**TASK ITEM**
Give again the line that contains "right front paw: (483, 775)" and every line after it to the end of the records. Keep them exactly as they are and add nothing.

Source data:
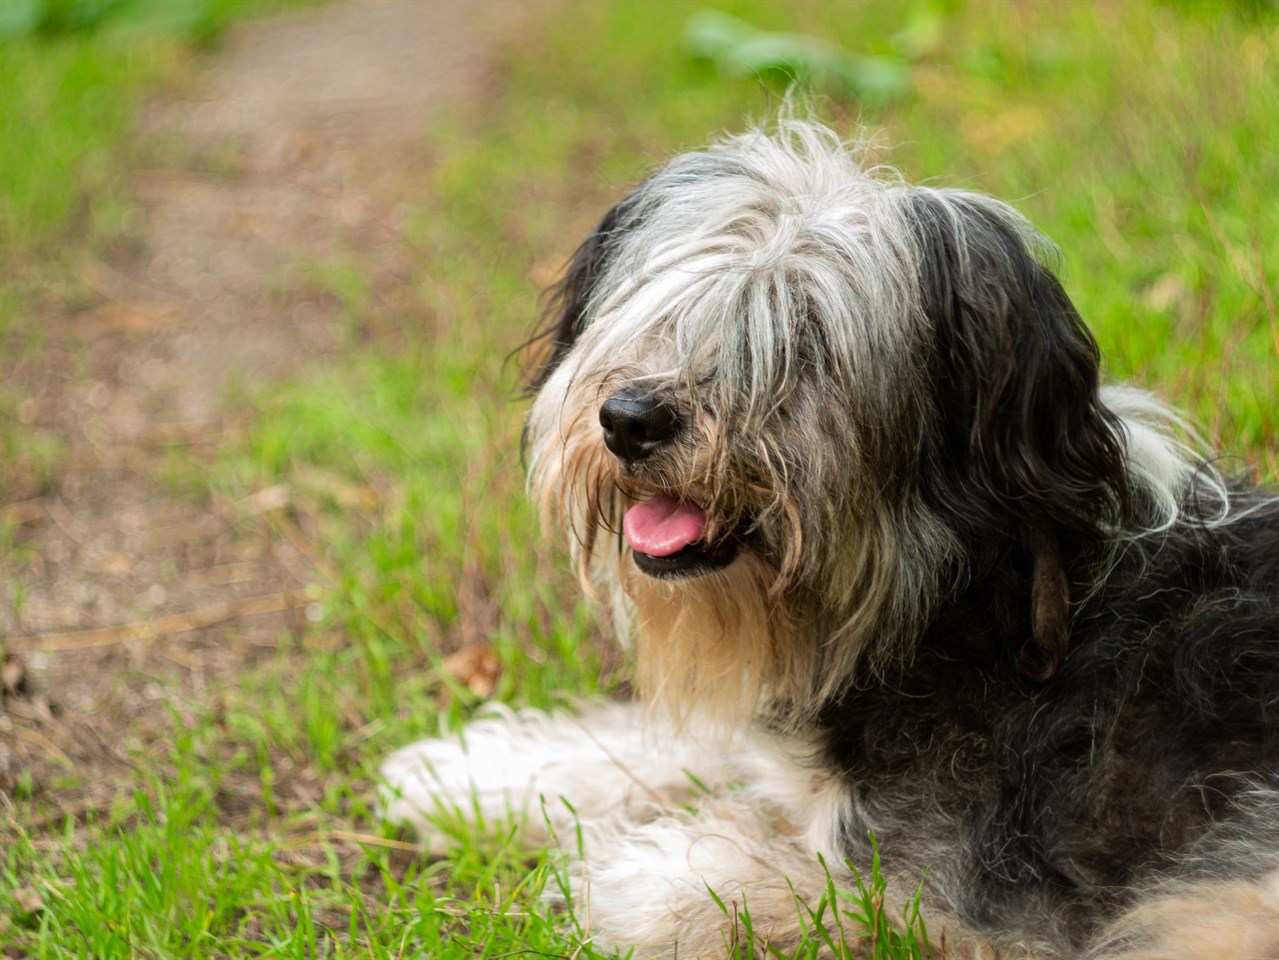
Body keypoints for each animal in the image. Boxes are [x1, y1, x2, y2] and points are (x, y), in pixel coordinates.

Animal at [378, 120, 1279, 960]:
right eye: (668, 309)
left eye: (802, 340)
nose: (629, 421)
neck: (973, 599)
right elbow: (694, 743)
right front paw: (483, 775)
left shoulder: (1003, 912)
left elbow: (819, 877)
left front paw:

**RESPONSE**
right front paw: (483, 775)
left shoulder: (1003, 912)
left elbow: (819, 877)
left front paw:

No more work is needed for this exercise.